Volviendo al punto inicial, las medidas anunciadas por el Presidente Piñera para perfeccionar el sistema privado de pensiones, no reconocen la magnitud de sus problemas y no apuntan a romper la inercia institucional aquí reseñada.

No ha sincerado el efecto concreto de las medidas, que serán de mediano y largo plazo (20 años); tampoco ha precisado los costos fiscales de las mejoras de las pensiones, que obligará al aumento del gasto fiscal. Sus propuestas son contradictorias con otras políticas del gobierno, como la reforma tributaria, que plantea bajar el impuesto a los más ricos. Ambos objetivos son incompatibles entre sí.

Así, la democracia no está cumpliendo una función pública a la cual se comprometió a través de las AFP.

La tercera edad, por tanto, no tiene un mecanismo indispensable de integración al sistema político, lo cual es una fuente de desconfianza que produce tensiones y conflictos que afectarán la estabilidad del sistema económico y político. Esto se puso de manifiesto en 2016 y se repetirá en el futuro.
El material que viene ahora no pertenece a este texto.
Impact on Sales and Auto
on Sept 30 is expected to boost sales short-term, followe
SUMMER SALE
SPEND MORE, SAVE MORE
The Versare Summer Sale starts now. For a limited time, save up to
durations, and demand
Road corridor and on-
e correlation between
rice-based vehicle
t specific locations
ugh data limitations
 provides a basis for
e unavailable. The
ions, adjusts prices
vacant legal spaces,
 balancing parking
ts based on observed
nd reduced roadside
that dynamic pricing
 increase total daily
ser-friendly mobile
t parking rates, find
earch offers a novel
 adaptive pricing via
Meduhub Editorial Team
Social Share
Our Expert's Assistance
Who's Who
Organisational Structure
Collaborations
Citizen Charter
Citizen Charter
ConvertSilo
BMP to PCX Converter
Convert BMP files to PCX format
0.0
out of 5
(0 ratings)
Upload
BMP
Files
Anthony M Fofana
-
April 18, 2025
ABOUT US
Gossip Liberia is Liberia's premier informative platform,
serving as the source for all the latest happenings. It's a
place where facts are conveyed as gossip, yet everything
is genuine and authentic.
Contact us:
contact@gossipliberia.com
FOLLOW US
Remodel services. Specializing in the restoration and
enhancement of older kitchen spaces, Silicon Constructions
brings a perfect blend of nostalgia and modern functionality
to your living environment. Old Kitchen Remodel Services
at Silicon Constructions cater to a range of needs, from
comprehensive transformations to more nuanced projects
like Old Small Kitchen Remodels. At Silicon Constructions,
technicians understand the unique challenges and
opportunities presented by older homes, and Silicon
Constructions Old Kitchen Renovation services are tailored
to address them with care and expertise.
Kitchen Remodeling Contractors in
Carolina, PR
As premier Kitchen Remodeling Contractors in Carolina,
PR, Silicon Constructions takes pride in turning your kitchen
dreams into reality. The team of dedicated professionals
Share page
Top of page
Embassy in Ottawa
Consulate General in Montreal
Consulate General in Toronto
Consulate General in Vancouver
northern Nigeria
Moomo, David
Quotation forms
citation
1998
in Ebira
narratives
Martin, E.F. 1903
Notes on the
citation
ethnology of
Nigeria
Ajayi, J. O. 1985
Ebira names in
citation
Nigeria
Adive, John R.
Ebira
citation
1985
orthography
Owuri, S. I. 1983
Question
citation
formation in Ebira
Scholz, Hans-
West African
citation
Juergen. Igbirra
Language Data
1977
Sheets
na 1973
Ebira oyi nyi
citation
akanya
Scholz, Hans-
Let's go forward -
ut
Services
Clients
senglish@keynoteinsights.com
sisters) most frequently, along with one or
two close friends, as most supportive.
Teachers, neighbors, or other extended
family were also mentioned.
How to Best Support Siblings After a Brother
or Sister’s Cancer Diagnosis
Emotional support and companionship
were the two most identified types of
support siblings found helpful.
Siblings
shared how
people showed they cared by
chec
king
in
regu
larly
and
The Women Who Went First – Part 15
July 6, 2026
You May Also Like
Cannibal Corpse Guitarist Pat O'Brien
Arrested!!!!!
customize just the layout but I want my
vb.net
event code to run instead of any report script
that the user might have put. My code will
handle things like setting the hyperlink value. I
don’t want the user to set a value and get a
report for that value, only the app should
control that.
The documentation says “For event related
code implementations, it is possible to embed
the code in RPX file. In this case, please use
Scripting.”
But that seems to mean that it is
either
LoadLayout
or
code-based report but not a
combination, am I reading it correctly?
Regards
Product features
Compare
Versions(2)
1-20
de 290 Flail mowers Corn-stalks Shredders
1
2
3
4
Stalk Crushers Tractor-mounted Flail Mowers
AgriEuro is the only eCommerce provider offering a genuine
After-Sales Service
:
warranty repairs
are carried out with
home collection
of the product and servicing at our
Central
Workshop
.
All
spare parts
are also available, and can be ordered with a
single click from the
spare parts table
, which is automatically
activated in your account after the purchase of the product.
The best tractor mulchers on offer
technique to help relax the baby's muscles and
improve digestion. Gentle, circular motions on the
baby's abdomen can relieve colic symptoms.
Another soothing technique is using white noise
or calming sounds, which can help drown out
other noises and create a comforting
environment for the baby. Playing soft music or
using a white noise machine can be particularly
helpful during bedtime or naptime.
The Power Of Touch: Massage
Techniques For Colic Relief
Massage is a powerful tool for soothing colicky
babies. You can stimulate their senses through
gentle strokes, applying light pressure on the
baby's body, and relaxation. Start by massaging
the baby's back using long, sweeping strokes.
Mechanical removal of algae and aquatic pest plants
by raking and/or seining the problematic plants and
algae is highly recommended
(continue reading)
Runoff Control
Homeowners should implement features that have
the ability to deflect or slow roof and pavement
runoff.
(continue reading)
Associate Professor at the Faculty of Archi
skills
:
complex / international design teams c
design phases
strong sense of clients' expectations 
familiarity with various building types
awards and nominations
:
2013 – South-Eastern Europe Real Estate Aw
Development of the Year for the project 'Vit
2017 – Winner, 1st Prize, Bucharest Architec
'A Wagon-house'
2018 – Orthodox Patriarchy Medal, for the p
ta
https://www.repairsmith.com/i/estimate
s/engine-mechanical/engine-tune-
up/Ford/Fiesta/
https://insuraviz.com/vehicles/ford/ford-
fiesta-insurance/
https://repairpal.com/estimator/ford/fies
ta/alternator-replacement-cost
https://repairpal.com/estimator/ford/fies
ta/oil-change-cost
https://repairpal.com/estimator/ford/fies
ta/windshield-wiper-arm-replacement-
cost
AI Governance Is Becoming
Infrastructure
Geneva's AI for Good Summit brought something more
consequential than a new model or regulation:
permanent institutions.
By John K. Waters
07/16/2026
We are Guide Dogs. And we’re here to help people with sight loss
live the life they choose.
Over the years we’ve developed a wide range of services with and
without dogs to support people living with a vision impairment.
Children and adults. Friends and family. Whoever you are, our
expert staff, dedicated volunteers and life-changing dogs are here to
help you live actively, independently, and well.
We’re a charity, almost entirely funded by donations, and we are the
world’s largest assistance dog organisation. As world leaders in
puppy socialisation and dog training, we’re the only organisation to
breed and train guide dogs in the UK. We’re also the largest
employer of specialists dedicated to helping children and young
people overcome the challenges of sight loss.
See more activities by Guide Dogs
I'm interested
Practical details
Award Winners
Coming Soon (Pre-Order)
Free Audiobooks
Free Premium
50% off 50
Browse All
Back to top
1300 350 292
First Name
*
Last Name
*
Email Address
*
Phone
Es hora que el Estado rompa con la inercia que ha dominado su larga historia, abra un debate nacional sobre la crisis del sistema de pensiones y convoque a un gran acuerdo nacional.

Ese esfuerzo nacional debe superar los prejuicios ideológicos y debe imponerse a los intereses económicos, para traducirse en la construcción de instituciones públicas que aseguren que Chile tenga un sistema de pensiones de acuerdo a su nivel económico, para todos y no para una minoría.